**Exercise requirements**. Go through the data below and transcribe it exactly. Omit the images.

══ Task input

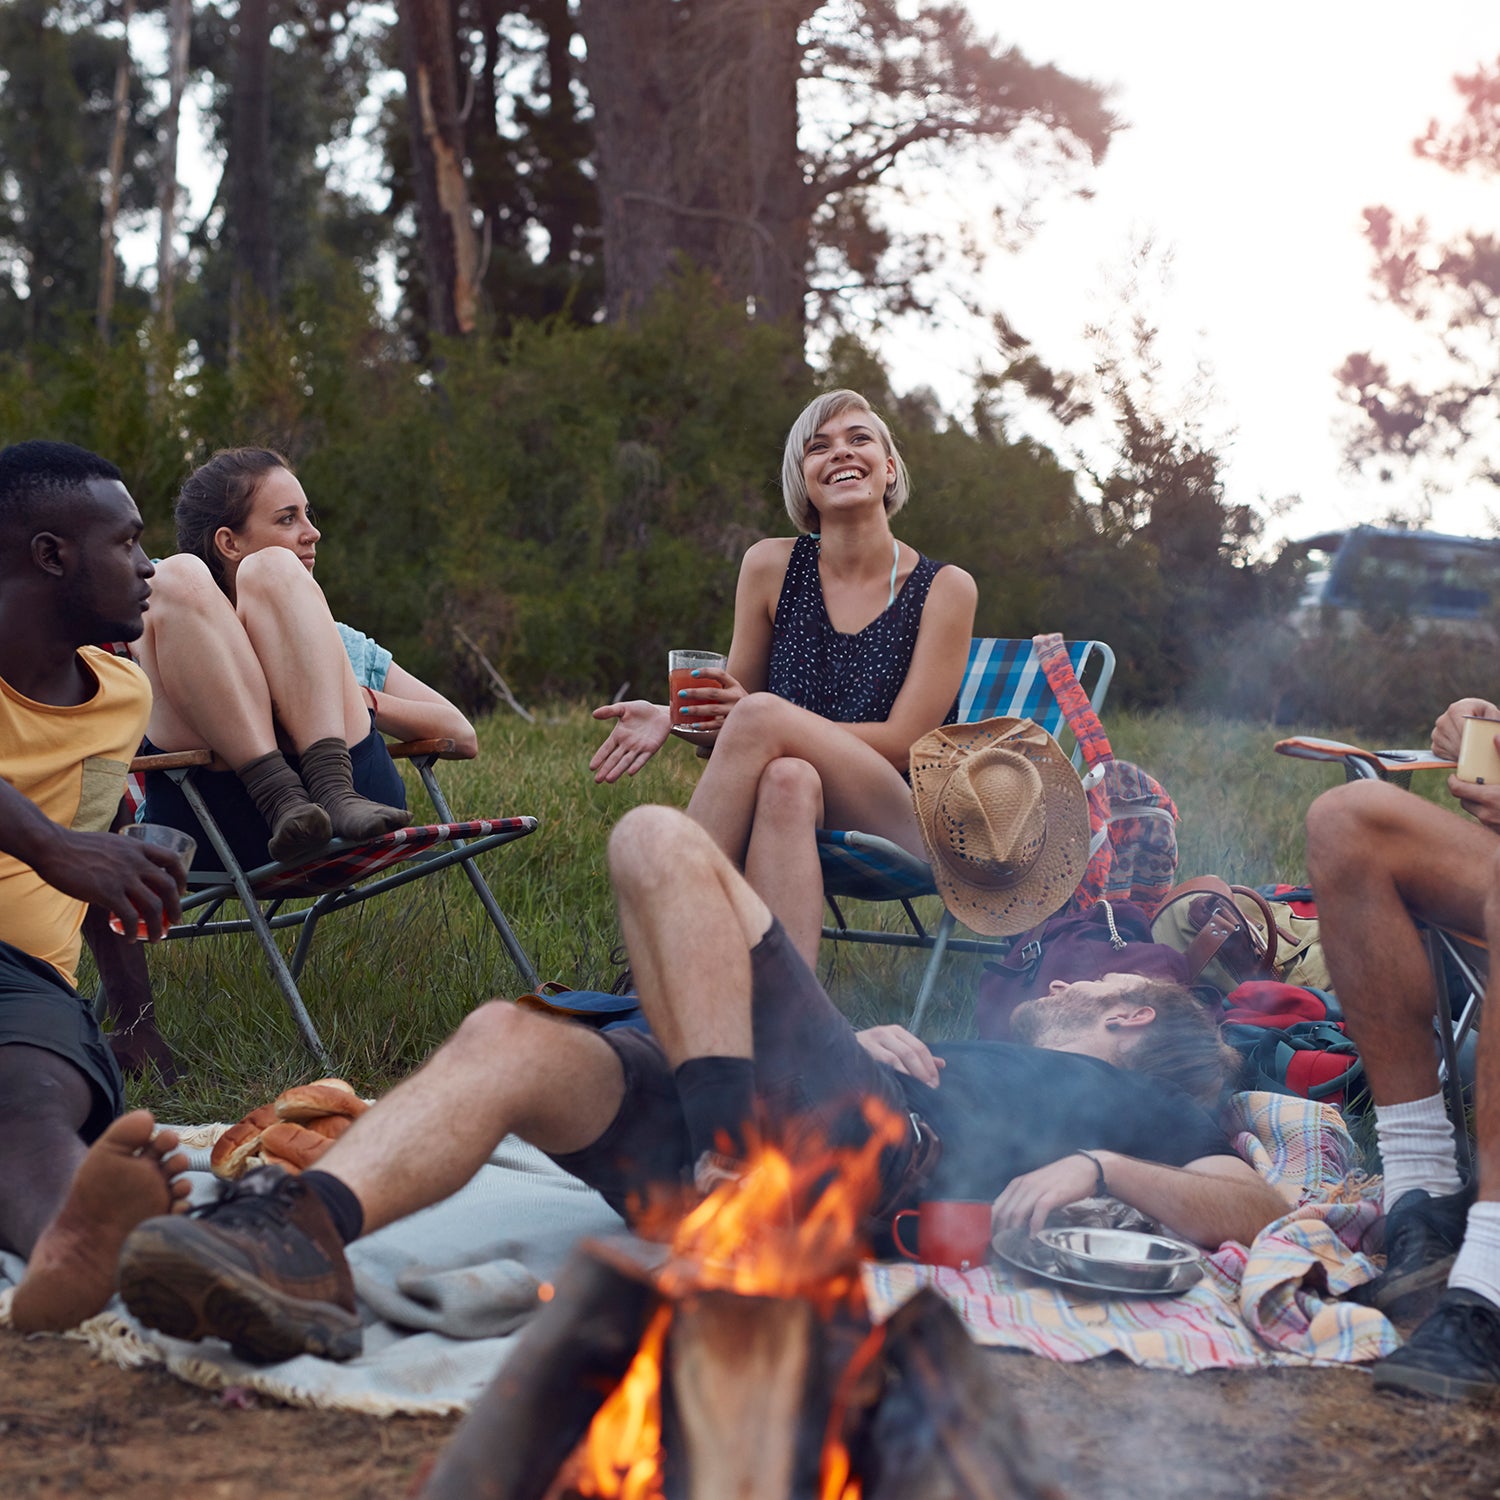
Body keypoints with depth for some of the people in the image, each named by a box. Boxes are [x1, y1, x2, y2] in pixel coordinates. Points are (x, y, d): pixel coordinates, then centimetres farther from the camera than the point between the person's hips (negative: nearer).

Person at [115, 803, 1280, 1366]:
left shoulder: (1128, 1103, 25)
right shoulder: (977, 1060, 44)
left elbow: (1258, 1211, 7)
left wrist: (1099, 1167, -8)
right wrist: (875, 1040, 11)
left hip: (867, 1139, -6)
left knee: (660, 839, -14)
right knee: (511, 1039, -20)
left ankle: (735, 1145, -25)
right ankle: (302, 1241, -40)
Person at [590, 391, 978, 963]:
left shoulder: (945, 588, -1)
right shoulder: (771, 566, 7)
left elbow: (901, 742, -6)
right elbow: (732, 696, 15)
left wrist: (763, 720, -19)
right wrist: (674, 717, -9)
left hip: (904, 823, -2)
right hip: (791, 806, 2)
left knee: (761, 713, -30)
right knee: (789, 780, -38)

════

**Response to this exercise**.
Body keypoints with depth for some of the people in the image, each named by a box. Boxes are [x1, y1, x2, y2] in pixel coordinates. Points are (x, y, d): pixel coordinates, then centimetres farther from the camera than the point between the person's hips (negative: nearer).

Person at [115, 803, 1280, 1366]:
left shoulder: (1128, 1103, 25)
right shoulder: (977, 1060, 44)
left elbow: (1258, 1211, 7)
left wrist: (1099, 1167, -8)
right wrist: (875, 1040, 11)
left hip: (867, 1139, -6)
left knee: (660, 839, -14)
right knee: (511, 1039, -20)
left ankle: (735, 1145, -25)
right ankle: (302, 1241, -40)
Person at [590, 391, 978, 963]:
left shoulder: (945, 588, -1)
right shoulder: (771, 566, 7)
left elbow: (901, 742, -6)
right elbow: (732, 696, 15)
left wrist: (763, 720, -19)
right wrist: (674, 717, -9)
left hip: (904, 823, -2)
right hip: (791, 806, 2)
left knee: (761, 713, -30)
right knee: (789, 780, -38)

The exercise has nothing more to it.